Segment Start: DATA

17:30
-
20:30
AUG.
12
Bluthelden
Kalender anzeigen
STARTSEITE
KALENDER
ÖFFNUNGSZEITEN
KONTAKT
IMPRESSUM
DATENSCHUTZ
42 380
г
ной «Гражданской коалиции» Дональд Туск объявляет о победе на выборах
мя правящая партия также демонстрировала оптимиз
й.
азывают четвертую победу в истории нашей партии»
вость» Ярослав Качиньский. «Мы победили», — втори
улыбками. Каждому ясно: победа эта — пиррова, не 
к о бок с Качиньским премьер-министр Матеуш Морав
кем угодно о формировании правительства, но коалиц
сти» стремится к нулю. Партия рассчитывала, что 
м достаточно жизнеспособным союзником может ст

Segment End: DATA
Segment Start: DATA

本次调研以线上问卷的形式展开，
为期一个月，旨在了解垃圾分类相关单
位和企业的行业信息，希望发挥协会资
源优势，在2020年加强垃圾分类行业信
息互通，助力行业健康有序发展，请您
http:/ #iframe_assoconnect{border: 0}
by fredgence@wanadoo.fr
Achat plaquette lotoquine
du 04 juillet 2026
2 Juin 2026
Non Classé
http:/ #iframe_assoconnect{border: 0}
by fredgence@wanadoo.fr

Segment End: DATA
Segment Start: DATA

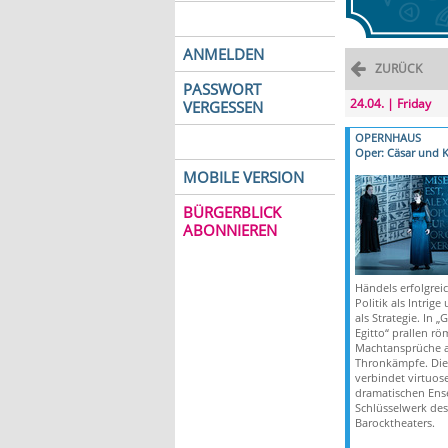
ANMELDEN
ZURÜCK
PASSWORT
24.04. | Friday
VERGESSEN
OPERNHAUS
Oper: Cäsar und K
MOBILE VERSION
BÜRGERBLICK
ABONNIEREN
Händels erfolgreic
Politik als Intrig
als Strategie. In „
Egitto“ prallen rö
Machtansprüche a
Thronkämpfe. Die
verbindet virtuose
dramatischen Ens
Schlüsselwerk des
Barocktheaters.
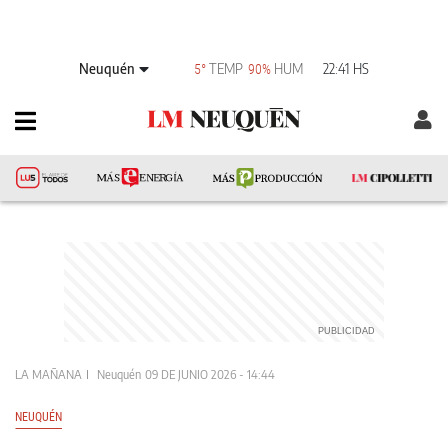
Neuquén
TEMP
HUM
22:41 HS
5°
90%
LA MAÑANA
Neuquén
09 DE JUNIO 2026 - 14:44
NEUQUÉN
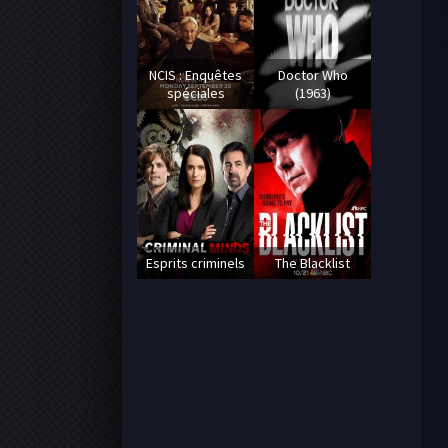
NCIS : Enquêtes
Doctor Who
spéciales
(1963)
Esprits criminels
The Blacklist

Segment End: DATA

◆ ACTIVITY
Every line above from the line with "улыбками. Каждому ясно: победа" to the line with "м достаточно жизнеспособным", inclusive, must be returned exactly; no other line belongs in the reply.

◆ TASK RESULT
улыбками. Каждому ясно: победа эта — пиррова, не 
к о бок с Качиньским премьер-министр Матеуш Морав
кем угодно о формировании правительства, но коалиц
сти» стремится к нулю. Партия рассчитывала, что 
м достаточно жизнеспособным союзником может ст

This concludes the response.